Unfortunately they still don't know what:
edn.com

Will it be nonvolatile? With PCRAM's limited write cycles we know it won't be a floating gate IP. Stable MRAM is too big. And FRAM will need a new formula and/or cell structure to scale below 90nm. I would expect the probe storage guys to start making a lot of noise again. But talk is cheap and probe storage would mean separating the logic and memory process or changing/complicating logic design even worse than 3D cell designs would.

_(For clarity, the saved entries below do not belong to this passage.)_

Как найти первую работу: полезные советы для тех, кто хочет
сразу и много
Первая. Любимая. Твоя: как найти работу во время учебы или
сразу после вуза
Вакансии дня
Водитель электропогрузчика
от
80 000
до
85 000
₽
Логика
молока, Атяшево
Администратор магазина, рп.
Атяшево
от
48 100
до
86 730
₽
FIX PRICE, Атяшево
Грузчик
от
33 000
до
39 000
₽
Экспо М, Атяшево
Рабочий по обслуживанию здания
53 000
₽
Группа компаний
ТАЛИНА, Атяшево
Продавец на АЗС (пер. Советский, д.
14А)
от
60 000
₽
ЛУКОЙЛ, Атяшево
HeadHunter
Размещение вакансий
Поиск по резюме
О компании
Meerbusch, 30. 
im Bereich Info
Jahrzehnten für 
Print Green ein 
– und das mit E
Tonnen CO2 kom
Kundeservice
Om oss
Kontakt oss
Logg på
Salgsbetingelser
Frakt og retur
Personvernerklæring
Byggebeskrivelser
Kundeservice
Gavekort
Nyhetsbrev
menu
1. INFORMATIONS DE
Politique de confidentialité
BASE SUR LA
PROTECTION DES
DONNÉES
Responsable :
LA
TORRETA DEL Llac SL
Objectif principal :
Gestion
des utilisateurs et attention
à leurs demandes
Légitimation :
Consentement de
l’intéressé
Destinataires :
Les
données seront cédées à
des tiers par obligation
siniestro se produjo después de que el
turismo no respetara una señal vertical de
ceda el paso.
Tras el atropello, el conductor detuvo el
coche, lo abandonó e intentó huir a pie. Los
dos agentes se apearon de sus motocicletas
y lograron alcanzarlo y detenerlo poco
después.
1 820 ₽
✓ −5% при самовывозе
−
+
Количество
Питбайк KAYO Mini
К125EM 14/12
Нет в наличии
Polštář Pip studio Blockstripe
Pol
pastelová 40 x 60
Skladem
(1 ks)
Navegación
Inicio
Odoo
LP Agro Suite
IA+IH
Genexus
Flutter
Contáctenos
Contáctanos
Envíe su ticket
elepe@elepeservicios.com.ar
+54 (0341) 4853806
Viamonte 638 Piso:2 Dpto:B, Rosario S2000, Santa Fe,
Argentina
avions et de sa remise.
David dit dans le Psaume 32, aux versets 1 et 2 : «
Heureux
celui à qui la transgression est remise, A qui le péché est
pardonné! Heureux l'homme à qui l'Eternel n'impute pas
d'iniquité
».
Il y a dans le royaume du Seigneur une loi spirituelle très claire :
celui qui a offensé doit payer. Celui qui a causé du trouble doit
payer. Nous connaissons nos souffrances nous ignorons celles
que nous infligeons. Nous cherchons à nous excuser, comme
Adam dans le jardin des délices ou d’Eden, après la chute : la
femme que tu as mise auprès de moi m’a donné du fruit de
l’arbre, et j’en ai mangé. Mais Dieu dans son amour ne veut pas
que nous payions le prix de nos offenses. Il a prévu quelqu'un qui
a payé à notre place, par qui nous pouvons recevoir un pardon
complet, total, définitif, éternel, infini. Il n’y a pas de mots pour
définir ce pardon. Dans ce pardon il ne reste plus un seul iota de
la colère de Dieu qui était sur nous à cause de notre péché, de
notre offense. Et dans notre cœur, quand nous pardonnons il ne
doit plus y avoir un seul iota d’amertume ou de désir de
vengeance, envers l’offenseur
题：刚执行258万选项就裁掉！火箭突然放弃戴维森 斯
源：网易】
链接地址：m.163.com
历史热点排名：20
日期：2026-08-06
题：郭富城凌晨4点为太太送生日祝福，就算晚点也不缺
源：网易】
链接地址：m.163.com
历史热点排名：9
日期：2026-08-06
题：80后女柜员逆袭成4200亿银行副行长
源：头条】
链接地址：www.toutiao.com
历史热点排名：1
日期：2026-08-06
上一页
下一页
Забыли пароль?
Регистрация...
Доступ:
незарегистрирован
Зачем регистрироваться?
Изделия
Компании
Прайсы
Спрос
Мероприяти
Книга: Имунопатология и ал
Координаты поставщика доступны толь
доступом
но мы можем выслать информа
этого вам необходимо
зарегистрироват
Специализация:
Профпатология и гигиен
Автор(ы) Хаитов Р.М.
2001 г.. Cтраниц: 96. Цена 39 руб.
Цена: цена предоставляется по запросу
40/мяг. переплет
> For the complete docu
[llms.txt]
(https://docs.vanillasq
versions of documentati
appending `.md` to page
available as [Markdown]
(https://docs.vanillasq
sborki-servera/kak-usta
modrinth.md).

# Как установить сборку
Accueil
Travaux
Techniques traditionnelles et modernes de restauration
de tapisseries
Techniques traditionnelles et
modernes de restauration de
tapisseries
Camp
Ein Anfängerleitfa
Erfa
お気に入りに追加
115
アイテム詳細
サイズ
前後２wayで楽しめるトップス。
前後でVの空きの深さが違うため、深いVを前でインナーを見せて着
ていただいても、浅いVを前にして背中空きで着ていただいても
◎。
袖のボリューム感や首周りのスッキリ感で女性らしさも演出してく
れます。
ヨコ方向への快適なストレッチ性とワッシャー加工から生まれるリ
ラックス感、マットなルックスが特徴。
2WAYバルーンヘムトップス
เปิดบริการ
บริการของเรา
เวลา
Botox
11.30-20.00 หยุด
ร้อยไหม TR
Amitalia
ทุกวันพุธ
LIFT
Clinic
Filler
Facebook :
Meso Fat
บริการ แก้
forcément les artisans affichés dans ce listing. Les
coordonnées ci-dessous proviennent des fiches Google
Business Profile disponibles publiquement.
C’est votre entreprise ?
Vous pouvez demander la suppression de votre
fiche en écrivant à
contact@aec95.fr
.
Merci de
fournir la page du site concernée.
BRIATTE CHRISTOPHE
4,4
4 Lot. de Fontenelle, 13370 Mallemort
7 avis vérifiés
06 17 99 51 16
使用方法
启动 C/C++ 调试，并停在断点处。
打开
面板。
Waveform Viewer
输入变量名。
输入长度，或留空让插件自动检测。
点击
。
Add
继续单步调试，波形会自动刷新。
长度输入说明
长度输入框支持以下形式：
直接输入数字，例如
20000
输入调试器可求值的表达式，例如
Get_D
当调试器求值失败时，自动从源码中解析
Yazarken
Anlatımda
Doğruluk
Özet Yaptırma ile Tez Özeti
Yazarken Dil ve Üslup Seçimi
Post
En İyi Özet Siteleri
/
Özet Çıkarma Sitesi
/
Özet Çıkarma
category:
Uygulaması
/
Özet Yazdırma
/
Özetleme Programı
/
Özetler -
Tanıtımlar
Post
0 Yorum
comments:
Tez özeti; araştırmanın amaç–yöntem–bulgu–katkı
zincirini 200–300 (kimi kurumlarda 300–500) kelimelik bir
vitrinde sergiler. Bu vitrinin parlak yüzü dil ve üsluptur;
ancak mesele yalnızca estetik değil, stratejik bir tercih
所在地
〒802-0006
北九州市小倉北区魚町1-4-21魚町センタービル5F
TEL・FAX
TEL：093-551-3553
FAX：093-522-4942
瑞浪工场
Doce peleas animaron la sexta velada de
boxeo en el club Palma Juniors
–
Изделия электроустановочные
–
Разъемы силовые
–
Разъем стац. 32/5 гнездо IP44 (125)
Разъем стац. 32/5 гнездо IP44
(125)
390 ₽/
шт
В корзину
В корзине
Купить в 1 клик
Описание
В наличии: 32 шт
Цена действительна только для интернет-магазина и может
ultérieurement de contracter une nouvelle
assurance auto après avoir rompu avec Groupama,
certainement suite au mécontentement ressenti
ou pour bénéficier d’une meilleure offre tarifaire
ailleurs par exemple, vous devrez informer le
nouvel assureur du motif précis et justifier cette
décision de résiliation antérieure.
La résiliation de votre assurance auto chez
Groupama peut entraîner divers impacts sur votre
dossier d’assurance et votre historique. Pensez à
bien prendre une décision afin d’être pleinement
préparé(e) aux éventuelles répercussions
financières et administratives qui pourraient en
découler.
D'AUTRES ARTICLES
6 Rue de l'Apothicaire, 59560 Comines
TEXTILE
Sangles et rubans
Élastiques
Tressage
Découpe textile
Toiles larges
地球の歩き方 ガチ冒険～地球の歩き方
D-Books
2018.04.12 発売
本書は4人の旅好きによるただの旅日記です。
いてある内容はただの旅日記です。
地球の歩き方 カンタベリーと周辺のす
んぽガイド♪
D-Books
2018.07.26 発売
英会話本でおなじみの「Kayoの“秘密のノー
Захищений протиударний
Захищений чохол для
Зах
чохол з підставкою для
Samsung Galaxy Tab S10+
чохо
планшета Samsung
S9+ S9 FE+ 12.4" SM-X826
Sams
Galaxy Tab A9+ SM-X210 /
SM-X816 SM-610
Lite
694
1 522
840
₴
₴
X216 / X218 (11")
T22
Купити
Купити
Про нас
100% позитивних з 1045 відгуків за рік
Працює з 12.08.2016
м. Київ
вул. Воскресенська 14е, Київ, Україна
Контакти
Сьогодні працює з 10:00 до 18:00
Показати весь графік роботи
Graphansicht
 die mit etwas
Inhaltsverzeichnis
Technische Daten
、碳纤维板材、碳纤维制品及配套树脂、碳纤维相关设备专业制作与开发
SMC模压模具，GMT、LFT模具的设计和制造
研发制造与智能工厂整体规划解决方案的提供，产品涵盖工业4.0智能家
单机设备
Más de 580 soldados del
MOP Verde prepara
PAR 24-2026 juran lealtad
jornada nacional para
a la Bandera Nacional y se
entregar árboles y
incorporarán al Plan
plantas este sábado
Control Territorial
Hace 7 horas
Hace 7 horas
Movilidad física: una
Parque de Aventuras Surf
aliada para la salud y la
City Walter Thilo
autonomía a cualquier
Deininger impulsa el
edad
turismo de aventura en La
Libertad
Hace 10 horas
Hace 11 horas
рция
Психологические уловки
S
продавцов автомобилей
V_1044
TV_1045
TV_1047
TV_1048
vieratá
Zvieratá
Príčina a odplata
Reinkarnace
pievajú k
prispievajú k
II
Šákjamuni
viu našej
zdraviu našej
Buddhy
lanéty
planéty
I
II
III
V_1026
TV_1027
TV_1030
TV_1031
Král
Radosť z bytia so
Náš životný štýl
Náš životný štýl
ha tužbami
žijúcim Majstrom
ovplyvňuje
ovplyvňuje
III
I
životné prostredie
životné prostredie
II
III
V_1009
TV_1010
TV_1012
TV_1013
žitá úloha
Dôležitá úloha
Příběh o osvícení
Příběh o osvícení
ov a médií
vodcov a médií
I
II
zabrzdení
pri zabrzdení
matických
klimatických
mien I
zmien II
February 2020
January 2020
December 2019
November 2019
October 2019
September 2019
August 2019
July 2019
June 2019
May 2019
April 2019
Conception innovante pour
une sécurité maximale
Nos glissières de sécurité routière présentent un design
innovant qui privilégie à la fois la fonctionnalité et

In the logic arena designs are ameliorating the scaling problem by going to multi processors. It seems quite likely that something(s) similar will happen in memory area as with chip stacking and the proliferation of numerous CMOS memory "types" like FRAM which can excel in one or more performance areas until such time as manufacturing improvements or changes can produce more "Universal" solutions. It would not surprise me if this period in which various memory IP gets run up the industry "flag pole" lasts another 10 years. Outside of all the hype, nobody has visibility on the future prospects from what I can see.

Whatever happens as the technology goes forward I would expect larger percentages of the R&D dollar to go into Ferroelectric research because: (1) it allows a Fab to make money while its doing the R&D; (2) FRAM has proven adaptability in the embedded/logic space and PZT also has huge potential in optical switching should memory and logic move in that direction; (3) when FRAM's ability to hold a charge wears out it operates just like a DRAM; (4) FRAM's basic switching mechanism is as fast as any at <100 picoseconds; and (5) solutions to DRAM's increasing "aspect ratio" problems may well benefit FRAM's move to 3D cell structures.

But that's all only indirectly related to RMTR's current and future business prospects. Currently about all I can conclude from the "evidence" is that FRAM will get a piece of the pie. How big that piece may well depend upon further developments like #5 above.